Williams Inquiry Submission

October 2007

In this submission to the Williams’ Inquiry into Options for a New National Industrial Relations System, the Australian Institute of Employment Rights (AIER) argues that for the proposed model for a national system to be successful it requires a firm foundation of principles based on state and Commonwealth consensus, and a strong governance model adopted to put in place and maintain national industrial relations laws.

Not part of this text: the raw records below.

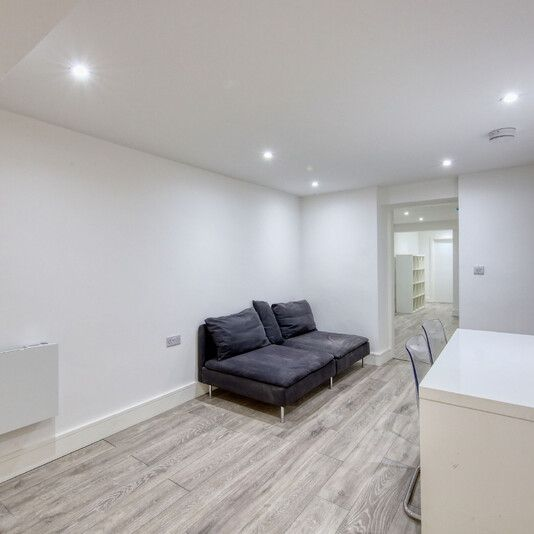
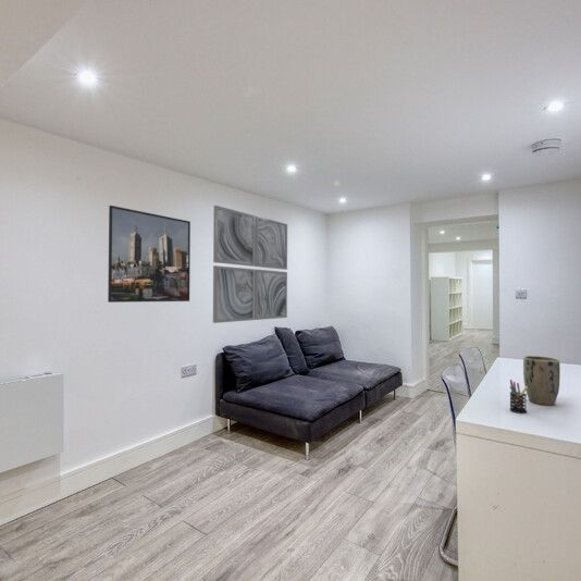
+ wall art [212,205,288,324]
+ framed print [107,205,191,304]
+ pen holder [509,379,528,415]
+ plant pot [522,355,561,406]
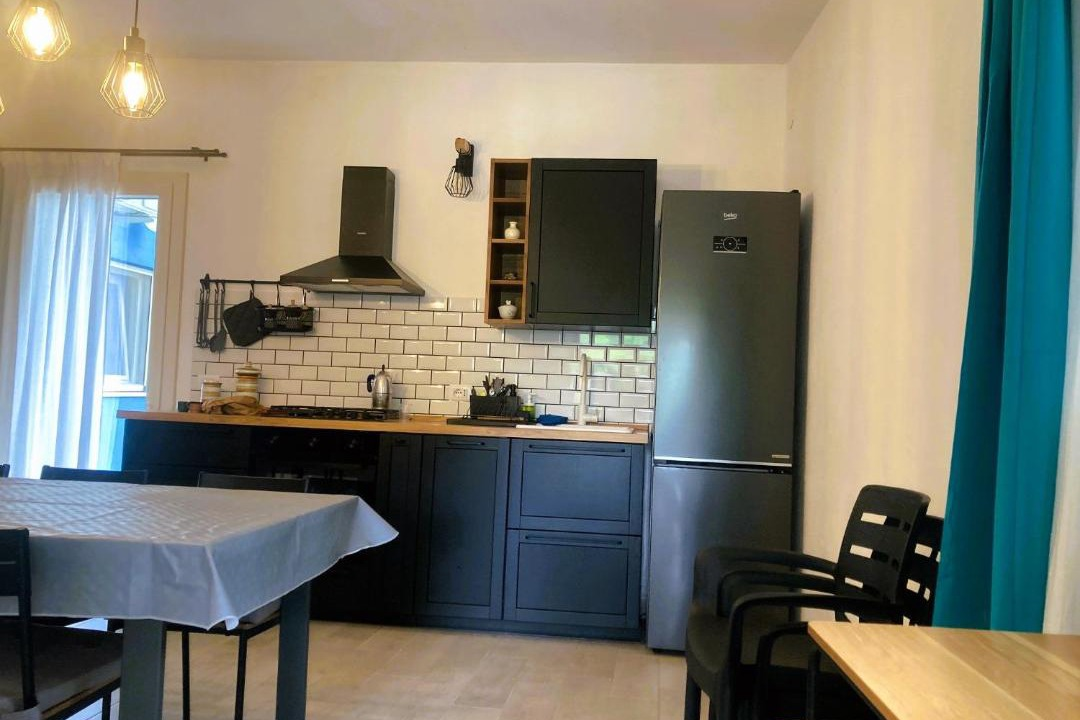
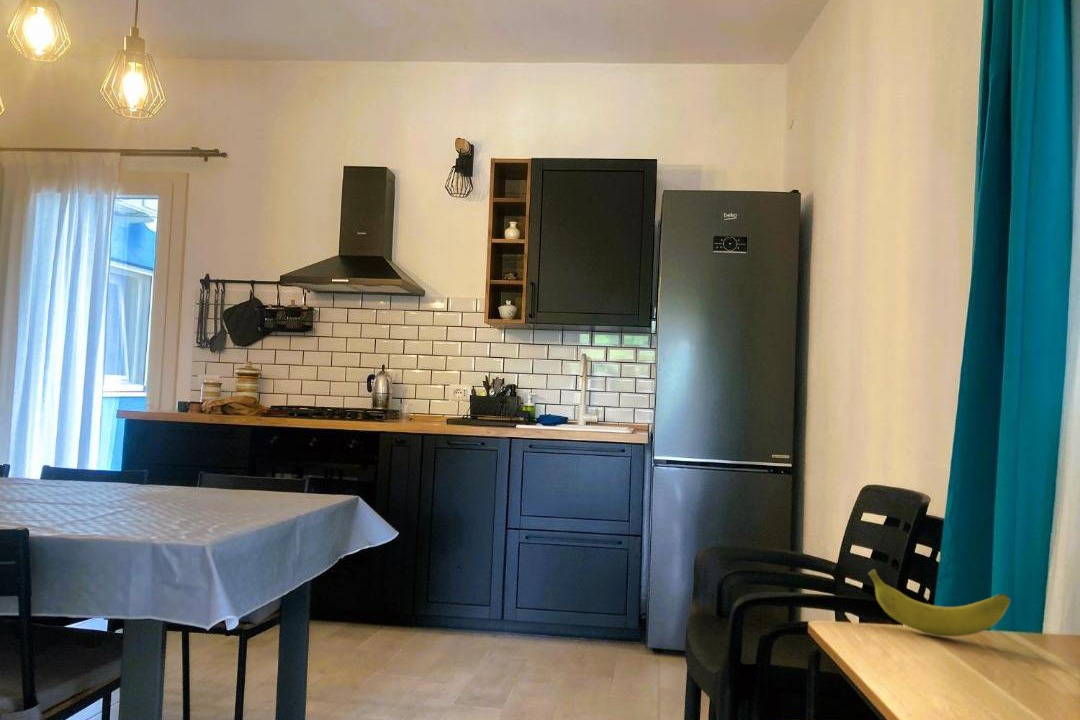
+ banana [867,568,1011,637]
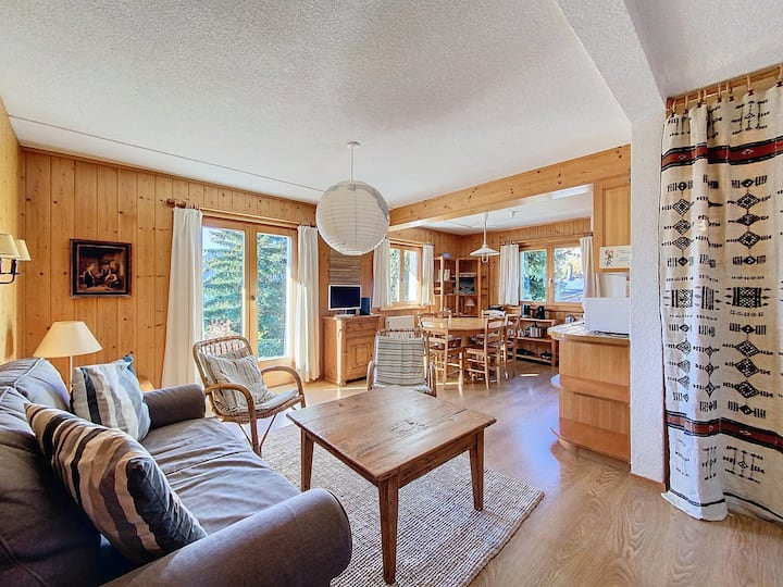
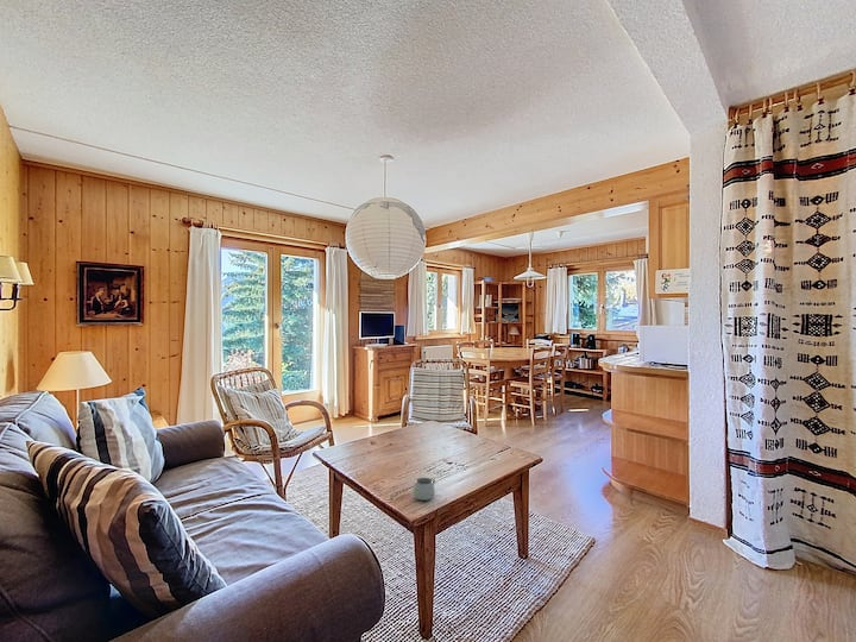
+ mug [413,477,436,502]
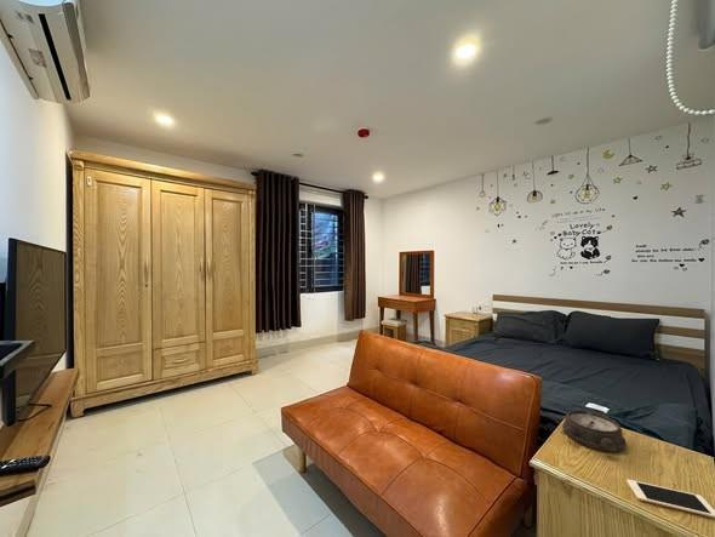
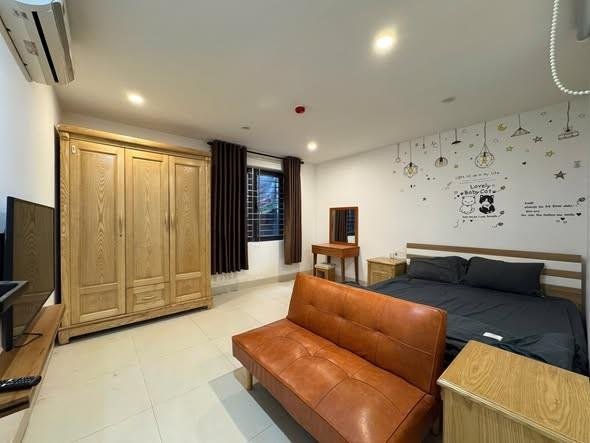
- alarm clock [560,409,627,452]
- cell phone [625,479,715,519]
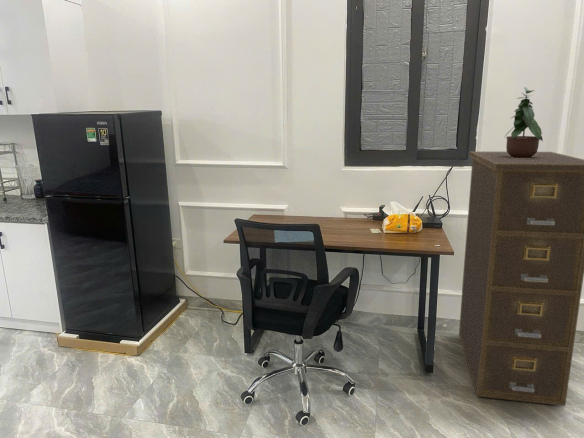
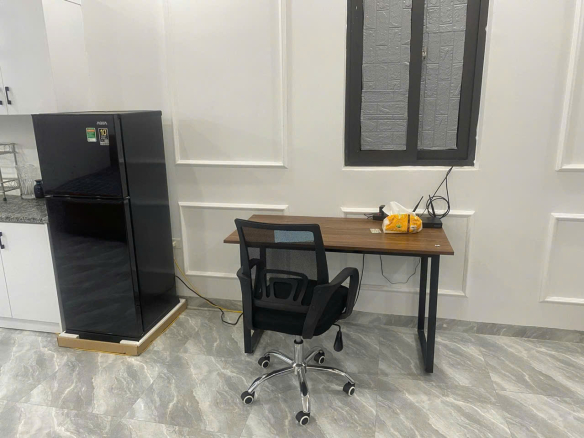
- potted plant [504,86,544,158]
- filing cabinet [458,151,584,407]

AIER Williams Inquiry Submission

Background

In August 2007, the NSW Iemma Government commissioned an inquiry into options for a new national industrial relations system headed by constitutional law expert Professor George Williams. The purpose of the inquiry was to develop options for a national system that was based on greater harmonisation between the states and territories and cooperative federalism. The report, Working Together: Inquiry into Options for a New National Industrial Relations System, sets out a new model that aims to provide an improved underpinning for the regulation of industrial matters in Australia, and is based on the perspectives of employers and employees across Australia.  In his report, Professor Williams specifically highlights the AIER’s Australian Charter of Employment Rights as an option for founding the principles of a new national system of industrial relations.

 

AIER Submission

The submission by AIER supports the establishment of a new national industrial relations system, but argues that for it to be successful it requires cooperation between the Commonwealth and the states and at the very least a consensus as to the broad shape of the fundamental elements of the system.  The submission argues that the principles identified in the Issues Paper are worthy, but are broad and insufficiently detailed to identify the essential elements around which a consensus may be built.

The submission suggests that a mechanism be found to assist the Commonwealth, the states, and perhaps the key stakeholders to reach agreement as to those foundational elements, and offers AIER’s Australian Charter of Employment Rights as a starting point.

The Charter is a back-to-basics attempt to define the rights of employers and workers by identifying the fundamental principles on which fair and balanced workplace laws and workplace relationships should be based. The Charter, and the book which accompanies it, is the collaborative work of eminent workplace relations practitioners.  It provides a more detailed statement of principles and exemplifies the kind of document around which agreement as to the foundational elements of a national industrial relations system can be based. In that respect, the Australian Charter of Employment Rights can be used as a starting point for the principles which will form the foundation of a national system based on state and Commonwealth consensus.

Once a set of principles is agreed, the submission argues there be a firm nexus established between the agreed principles and the constitutional or other mechanism adopted to put in place and maintain national industrial relations laws.  AIER provides greater detail on the models proposed by Williams’ report.